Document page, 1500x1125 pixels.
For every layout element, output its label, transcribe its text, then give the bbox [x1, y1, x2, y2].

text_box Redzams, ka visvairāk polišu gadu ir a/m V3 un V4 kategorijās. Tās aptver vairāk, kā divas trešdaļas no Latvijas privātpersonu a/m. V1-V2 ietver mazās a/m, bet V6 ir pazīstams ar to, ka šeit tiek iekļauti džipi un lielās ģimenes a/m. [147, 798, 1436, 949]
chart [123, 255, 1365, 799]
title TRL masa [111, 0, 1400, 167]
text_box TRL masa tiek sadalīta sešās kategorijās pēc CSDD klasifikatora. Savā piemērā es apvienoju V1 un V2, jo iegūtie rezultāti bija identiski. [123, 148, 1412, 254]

=====

■ WHAT IS BEING ASKED ■
When you reach the end of the listing, print it again in full, exactly as given.

■ ANSWER ■
Document page, 1500x1125 pixels.
For every layout element, output its label, transcribe its text, then give the bbox [x1, y1, x2, y2].

text_box Redzams, ka visvairāk polišu gadu ir a/m V3 un V4 kategorijās. Tās aptver vairāk, kā divas trešdaļas no Latvijas privātpersonu a/m. V1-V2 ietver mazās a/m, bet V6 ir pazīstams ar to, ka šeit tiek iekļauti džipi un lielās ģimenes a/m. [147, 798, 1436, 949]
chart [123, 255, 1365, 799]
title TRL masa [111, 0, 1400, 167]
text_box TRL masa tiek sadalīta sešās kategorijās pēc CSDD klasifikatora. Savā piemērā es apvienoju V1 un V2, jo iegūtie rezultāti bija identiski. [123, 148, 1412, 254]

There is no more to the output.